=== Listed records ===
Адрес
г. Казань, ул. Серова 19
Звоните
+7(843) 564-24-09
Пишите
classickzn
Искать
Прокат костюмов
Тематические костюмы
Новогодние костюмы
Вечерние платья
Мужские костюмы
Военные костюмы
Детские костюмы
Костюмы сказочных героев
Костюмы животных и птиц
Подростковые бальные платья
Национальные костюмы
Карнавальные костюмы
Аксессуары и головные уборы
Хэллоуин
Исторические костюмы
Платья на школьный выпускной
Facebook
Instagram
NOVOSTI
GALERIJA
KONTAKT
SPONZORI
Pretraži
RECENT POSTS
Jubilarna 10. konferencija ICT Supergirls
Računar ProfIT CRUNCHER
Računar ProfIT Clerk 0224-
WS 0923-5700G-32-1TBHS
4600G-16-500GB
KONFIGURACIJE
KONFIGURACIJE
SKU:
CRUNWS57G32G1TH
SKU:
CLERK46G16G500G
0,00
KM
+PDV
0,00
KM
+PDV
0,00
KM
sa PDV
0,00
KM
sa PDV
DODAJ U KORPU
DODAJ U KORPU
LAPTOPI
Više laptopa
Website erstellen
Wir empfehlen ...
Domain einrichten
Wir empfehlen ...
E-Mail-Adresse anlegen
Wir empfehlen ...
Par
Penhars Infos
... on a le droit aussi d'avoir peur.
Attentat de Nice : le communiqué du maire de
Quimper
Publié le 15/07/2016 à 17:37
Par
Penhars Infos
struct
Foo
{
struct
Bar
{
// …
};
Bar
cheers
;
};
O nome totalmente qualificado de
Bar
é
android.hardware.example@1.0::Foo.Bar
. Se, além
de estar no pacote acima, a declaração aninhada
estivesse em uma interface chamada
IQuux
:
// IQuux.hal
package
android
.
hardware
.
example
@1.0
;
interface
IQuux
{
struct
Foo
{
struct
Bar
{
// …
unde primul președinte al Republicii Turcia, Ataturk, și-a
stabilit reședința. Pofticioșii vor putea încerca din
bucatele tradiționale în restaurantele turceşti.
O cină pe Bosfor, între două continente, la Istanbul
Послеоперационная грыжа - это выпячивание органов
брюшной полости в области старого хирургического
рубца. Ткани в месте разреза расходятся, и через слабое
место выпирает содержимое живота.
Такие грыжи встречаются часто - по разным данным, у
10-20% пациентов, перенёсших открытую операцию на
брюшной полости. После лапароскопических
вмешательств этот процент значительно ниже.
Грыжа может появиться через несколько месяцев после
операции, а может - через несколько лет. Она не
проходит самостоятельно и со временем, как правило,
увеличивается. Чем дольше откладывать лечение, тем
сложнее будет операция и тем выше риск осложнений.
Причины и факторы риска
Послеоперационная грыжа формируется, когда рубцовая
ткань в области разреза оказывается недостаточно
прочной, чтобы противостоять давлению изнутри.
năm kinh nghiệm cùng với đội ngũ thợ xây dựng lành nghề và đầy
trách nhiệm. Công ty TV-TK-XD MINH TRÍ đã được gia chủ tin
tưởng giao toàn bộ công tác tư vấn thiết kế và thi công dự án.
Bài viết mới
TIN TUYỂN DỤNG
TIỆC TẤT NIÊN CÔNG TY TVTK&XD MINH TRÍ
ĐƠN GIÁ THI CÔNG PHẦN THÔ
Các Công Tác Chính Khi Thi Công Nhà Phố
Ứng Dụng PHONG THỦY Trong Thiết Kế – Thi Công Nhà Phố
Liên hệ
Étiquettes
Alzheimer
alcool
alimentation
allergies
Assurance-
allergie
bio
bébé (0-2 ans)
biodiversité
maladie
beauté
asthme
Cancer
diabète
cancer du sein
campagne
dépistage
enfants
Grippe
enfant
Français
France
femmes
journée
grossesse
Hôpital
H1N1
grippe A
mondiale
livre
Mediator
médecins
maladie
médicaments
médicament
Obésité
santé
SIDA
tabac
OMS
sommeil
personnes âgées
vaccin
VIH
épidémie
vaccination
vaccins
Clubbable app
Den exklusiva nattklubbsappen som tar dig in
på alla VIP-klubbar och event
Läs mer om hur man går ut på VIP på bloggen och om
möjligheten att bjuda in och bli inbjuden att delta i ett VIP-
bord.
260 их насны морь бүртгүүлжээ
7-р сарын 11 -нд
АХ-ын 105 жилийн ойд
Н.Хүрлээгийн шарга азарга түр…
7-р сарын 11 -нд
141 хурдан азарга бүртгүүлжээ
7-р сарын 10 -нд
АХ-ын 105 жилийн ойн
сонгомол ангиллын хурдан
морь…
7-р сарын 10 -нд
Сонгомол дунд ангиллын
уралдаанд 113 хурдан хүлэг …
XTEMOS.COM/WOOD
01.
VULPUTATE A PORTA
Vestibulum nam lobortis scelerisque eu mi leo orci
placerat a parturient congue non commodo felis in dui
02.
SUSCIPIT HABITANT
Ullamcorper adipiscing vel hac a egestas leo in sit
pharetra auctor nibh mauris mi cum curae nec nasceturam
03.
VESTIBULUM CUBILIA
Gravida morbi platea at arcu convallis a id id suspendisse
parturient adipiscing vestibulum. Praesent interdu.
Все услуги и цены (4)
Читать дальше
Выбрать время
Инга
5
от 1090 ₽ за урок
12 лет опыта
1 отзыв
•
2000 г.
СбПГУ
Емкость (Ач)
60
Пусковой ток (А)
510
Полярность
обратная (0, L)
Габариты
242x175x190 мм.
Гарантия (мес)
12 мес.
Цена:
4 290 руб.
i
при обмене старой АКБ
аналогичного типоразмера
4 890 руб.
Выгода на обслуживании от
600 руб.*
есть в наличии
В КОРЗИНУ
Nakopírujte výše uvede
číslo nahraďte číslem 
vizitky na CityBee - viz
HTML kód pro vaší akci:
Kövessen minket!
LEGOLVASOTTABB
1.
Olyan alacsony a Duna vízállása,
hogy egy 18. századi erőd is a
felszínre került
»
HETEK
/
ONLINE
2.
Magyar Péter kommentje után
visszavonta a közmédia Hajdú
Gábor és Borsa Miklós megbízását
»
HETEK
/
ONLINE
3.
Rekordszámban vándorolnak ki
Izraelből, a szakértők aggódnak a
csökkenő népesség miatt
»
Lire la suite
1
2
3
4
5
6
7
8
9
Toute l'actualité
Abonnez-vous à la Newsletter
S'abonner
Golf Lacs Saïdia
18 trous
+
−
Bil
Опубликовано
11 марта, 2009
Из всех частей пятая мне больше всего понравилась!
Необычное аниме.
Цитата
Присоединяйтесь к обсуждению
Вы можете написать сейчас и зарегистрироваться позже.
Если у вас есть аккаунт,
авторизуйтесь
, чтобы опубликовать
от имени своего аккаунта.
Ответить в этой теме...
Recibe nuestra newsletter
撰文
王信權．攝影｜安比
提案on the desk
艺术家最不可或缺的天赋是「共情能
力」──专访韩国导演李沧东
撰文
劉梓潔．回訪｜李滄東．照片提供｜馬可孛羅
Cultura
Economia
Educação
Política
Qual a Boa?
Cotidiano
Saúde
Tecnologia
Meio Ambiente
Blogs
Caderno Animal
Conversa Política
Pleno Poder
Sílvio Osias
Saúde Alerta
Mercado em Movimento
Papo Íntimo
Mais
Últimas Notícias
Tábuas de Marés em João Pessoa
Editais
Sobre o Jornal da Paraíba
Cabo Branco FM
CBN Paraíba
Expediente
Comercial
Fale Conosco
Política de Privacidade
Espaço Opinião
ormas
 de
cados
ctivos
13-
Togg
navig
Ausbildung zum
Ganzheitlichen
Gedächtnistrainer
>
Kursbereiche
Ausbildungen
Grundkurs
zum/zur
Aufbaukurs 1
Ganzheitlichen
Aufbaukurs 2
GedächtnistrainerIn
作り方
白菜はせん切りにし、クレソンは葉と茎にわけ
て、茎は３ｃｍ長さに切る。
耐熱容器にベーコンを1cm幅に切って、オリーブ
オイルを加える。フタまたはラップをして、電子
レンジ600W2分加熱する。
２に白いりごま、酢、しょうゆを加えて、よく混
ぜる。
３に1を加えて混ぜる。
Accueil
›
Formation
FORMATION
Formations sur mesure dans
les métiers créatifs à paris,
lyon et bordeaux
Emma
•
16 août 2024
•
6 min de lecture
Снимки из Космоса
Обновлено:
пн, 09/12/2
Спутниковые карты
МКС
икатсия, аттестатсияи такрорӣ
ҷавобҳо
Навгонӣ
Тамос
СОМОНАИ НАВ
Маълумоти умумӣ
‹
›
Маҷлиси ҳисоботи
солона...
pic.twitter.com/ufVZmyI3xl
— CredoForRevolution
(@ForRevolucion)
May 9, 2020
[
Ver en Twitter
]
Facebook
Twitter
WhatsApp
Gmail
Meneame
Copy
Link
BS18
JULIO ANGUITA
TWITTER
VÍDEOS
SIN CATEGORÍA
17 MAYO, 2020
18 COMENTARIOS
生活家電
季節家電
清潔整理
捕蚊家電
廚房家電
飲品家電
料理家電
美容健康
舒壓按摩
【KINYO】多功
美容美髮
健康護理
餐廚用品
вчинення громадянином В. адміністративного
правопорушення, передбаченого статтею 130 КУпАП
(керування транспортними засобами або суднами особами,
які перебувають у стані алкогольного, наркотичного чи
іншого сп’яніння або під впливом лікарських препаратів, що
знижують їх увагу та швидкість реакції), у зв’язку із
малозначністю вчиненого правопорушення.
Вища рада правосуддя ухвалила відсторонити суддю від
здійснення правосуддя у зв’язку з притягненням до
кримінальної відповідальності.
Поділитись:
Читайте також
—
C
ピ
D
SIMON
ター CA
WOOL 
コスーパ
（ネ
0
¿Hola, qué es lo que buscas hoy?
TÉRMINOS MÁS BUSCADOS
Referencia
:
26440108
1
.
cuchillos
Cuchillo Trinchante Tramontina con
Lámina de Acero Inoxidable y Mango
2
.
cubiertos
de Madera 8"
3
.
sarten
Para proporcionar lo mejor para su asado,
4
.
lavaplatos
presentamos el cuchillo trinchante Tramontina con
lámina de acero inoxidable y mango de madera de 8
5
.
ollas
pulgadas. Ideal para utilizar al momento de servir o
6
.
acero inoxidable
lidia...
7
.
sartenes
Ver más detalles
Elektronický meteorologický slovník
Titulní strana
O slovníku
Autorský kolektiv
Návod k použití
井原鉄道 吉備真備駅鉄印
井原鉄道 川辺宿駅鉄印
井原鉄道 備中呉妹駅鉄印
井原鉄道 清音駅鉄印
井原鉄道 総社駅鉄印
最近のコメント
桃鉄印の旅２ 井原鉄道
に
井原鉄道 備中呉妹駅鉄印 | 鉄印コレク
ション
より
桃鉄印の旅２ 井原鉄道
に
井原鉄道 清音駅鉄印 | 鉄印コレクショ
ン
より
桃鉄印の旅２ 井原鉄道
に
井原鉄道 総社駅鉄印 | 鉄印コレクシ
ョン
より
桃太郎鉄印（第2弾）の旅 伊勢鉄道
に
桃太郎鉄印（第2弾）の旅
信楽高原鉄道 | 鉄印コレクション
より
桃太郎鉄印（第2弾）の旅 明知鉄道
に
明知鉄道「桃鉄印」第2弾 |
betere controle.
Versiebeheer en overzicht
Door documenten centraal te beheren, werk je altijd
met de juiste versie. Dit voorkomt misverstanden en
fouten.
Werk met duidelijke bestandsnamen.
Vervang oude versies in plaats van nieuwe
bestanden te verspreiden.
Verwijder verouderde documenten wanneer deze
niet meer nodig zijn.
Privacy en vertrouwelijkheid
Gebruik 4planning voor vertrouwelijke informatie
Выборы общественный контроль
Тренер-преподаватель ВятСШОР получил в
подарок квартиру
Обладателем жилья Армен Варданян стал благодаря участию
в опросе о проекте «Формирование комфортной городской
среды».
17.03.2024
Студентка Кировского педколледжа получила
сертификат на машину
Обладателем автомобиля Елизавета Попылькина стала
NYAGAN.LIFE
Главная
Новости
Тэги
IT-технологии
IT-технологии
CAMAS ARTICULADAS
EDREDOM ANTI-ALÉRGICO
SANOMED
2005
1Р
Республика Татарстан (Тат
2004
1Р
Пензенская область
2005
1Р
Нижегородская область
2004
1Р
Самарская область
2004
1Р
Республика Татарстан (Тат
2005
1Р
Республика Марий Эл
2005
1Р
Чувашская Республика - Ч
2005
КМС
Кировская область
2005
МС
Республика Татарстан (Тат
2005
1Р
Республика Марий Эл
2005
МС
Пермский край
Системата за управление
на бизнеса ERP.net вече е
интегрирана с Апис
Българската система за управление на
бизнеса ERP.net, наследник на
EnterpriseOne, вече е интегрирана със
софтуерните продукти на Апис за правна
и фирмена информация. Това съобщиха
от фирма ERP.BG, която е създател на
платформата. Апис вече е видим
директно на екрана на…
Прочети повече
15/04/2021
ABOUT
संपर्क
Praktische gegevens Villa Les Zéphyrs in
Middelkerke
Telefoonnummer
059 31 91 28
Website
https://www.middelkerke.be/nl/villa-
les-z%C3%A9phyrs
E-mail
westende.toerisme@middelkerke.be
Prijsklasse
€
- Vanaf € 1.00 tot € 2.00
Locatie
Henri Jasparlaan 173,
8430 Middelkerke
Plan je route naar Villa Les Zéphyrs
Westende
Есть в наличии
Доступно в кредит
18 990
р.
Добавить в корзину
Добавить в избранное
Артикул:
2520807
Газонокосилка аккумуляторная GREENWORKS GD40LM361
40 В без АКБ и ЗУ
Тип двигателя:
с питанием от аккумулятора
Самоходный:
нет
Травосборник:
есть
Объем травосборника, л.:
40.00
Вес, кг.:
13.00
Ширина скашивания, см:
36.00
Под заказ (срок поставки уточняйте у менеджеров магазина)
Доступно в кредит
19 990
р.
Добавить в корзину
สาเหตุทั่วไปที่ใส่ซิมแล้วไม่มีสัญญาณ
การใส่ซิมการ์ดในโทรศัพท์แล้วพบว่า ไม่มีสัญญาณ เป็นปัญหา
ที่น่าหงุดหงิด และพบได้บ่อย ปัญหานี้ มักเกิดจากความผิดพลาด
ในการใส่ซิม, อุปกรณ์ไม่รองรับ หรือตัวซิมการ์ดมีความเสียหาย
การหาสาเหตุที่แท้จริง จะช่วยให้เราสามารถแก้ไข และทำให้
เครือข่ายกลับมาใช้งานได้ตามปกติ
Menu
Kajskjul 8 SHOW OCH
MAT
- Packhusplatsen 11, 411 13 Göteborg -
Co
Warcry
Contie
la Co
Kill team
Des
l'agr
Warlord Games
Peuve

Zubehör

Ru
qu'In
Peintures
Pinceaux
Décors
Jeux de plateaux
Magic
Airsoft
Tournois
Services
===
> _Problem description_
Throughout the data above, copy all lines where the word "управление" is found.

> _Result below_
Системата за управление
Българската система за управление на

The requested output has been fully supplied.